__Given information__.

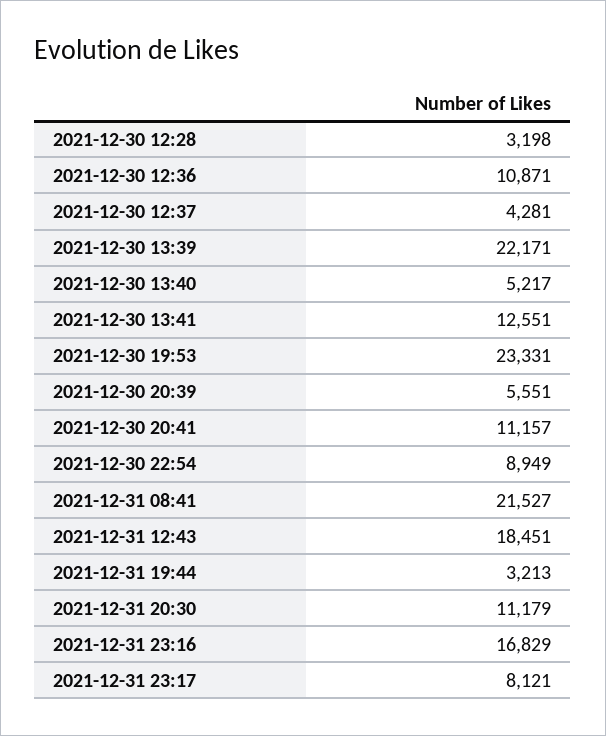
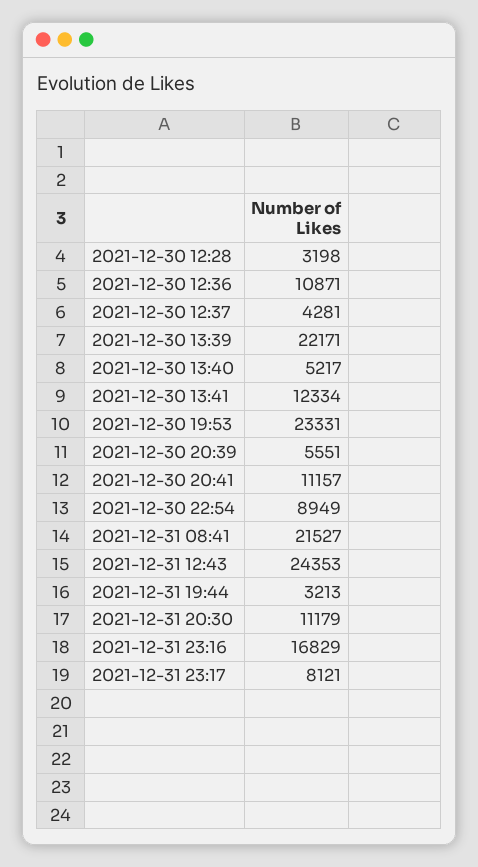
  {
    "2021-12-30 12:28": 3198,
    "2021-12-30 12:36": 10871,
    "2021-12-30 12:37": 4281,
    "2021-12-30 13:39": 22171,
    "2021-12-30 13:40": 5217,
-   "2021-12-30 13:41": 12551,
+   "2021-12-30 13:41": 12334,
    "2021-12-30 19:53": 23331,
    "2021-12-30 20:39": 5551,
    "2021-12-30 20:41": 11157,
    "2021-12-30 22:54": 8949,
    "2021-12-31 08:41": 21527,
-   "2021-12-31 12:43": 18451,
+   "2021-12-31 12:43": 24353,
    "2021-12-31 19:44": 3213,
    "2021-12-31 20:30": 11179,
    "2021-12-31 23:16": 16829,
    "2021-12-31 23:17": 8121
  }

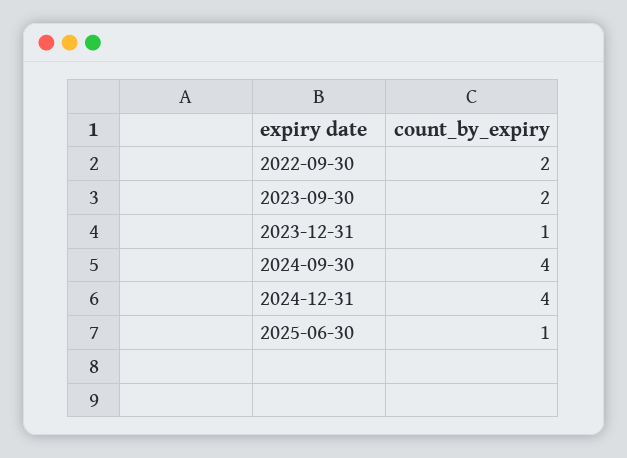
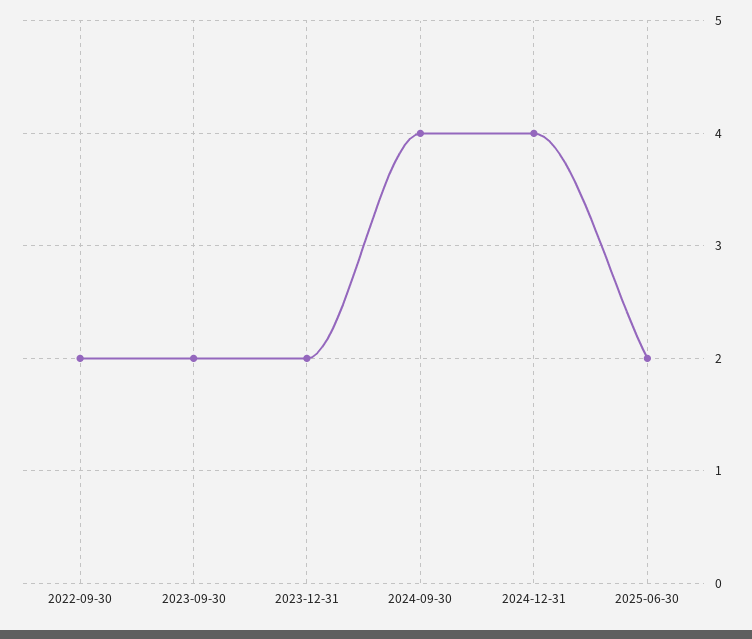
  {
    "2022-09-30": 2,
    "2023-09-30": 2,
-   "2023-12-31": 1,
+   "2023-12-31": 2,
    "2024-09-30": 4,
    "2024-12-31": 4,
-   "2025-06-30": 1
+   "2025-06-30": 2
  }

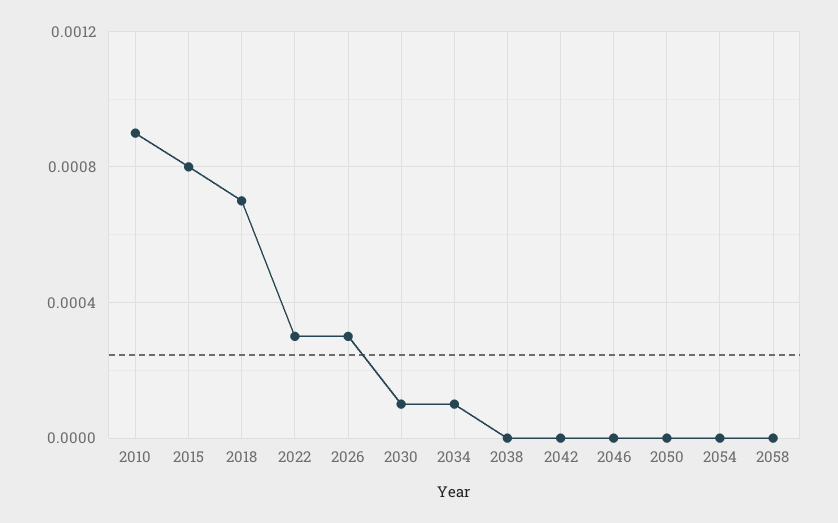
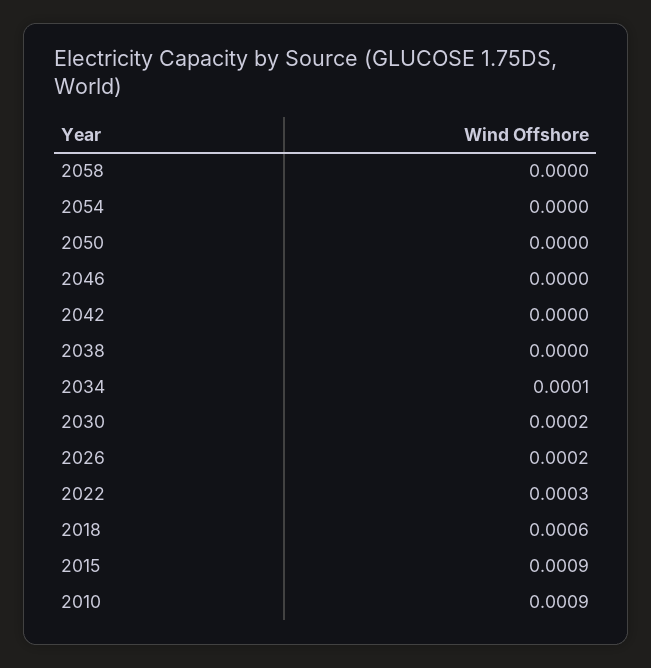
  {
    "2010": 0.0009,
-   "2015": 0.0008,
+   "2015": 0.0009,
-   "2018": 0.0007,
+   "2018": 0.0006,
    "2022": 0.0003,
-   "2026": 0.0003,
+   "2026": 0.0002,
-   "2030": 0.0001,
+   "2030": 0.0002,
    "2034": 0.0001,
    "2038": 0,
    "2042": 0,
    "2046": 0,
    "2050": 0,
    "2054": 0,
    "2058": 0
  }

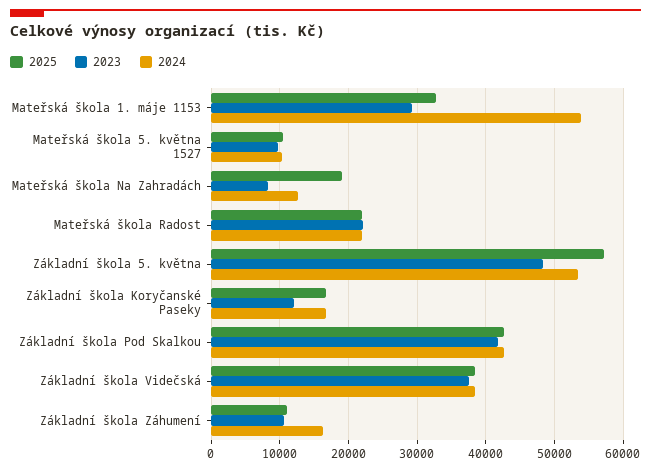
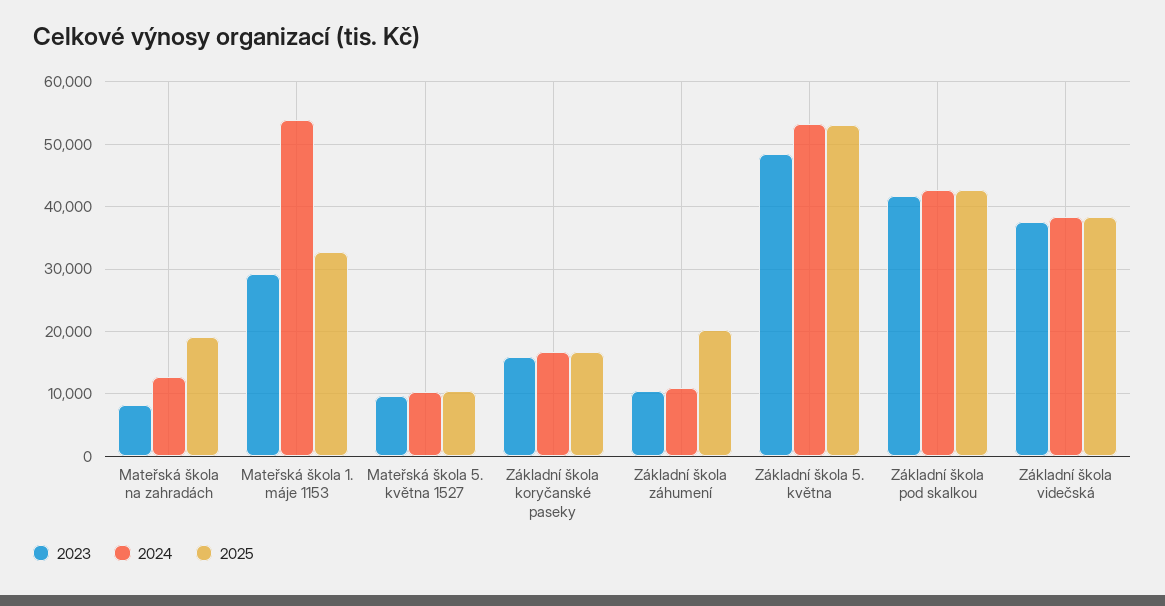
  {
    "2025": {
      "Mateřská škola 1. máje 1153": 33000,
      "Mateřská škola 5. května 1527": 10000,
      "Mateřská škola Na Zahradách": 19000,
-     "Mateřská škola Radost": 22000,
-     "Základní škola 5. května": 57000,
+     "Základní škola 5. května": 53000,
      "Základní škola Koryčanské Paseky": 17000,
      "Základní škola Pod Skalkou": 43000,
      "Základní škola Videčská": 38000,
-     "Základní škola Záhumení": 11000
+     "Základní škola Záhumení": 20000
    },
    "2023": {
      "Mateřská škola 1. máje 1153": 29000,
      "Mateřská škola 5. května 1527": 10000,
      "Mateřská škola Na Zahradách": 8000,
-     "Mateřská škola Radost": 22000,
      "Základní škola 5. května": 48000,
-     "Základní škola Koryčanské Paseky": 12000,
+     "Základní škola Koryčanské Paseky": 16000,
      "Základní škola Pod Skalkou": 42000,
      "Základní škola Videčská": 38000,
      "Základní škola Záhumení": 11000
    },
    "2024": {
      "Mateřská škola 1. máje 1153": 54000,
      "Mateřská škola 5. května 1527": 10000,
      "Mateřská škola Na Zahradách": 13000,
-     "Mateřská škola Radost": 22000,
      "Základní škola 5. května": 53000,
      "Základní škola Koryčanské Paseky": 17000,
      "Základní škola Pod Skalkou": 43000,
      "Základní škola Videčská": 38000,
-     "Základní škola Záhumení": 16000
+     "Základní škola Záhumení": 11000
    }
  }

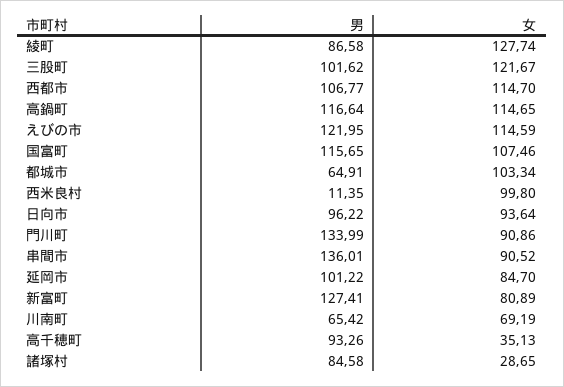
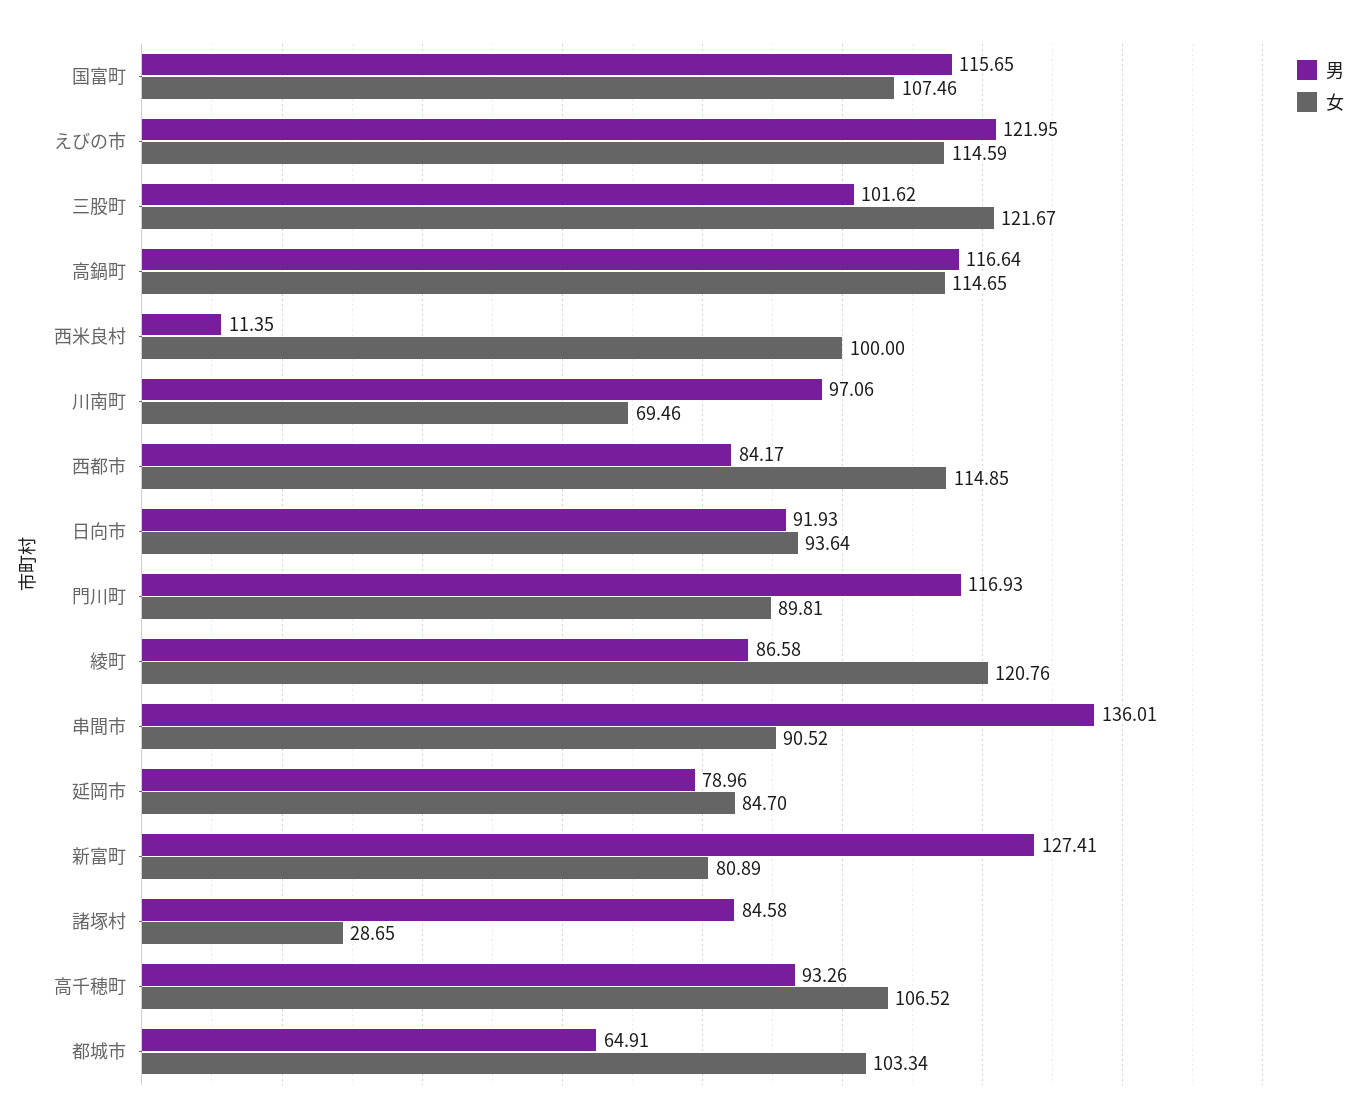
  {
    "男": {
      "綾町": 86.58,
      "三股町": 101.62,
-     "西都市": 106.77,
+     "西都市": 84.17,
      "高鍋町": 116.64,
      "えびの市": 121.95,
      "国富町": 115.65,
      "都城市": 64.91,
      "西米良村": 11.35,
-     "日向市": 96.22,
+     "日向市": 91.93,
-     "門川町": 133.99,
+     "門川町": 116.93,
      "串間市": 136.01,
-     "延岡市": 101.22,
+     "延岡市": 78.96,
      "新富町": 127.41,
-     "川南町": 65.42,
+     "川南町": 97.06,
      "高千穂町": 93.26,
      "諸塚村": 84.58
    },
    "女": {
-     "綾町": 127.74,
+     "綾町": 120.76,
      "三股町": 121.67,
-     "西都市": 114.7,
+     "西都市": 114.85,
      "高鍋町": 114.65,
      "えびの市": 114.59,
      "国富町": 107.46,
      "都城市": 103.34,
-     "西米良村": 99.8,
+     "西米良村": 100,
      "日向市": 93.64,
-     "門川町": 90.86,
+     "門川町": 89.81,
      "串間市": 90.52,
      "延岡市": 84.7,
      "新富町": 80.89,
-     "川南町": 69.19,
+     "川南町": 69.46,
-     "高千穂町": 35.13,
+     "高千穂町": 106.52,
      "諸塚村": 28.65
    }
  }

__To do__. Note each line above that contains "máje" and copy it out.

__Answer box__.
      "Mateřská škola 1. máje 1153": 33000,
      "Mateřská škola 1. máje 1153": 29000,
      "Mateřská škola 1. máje 1153": 54000,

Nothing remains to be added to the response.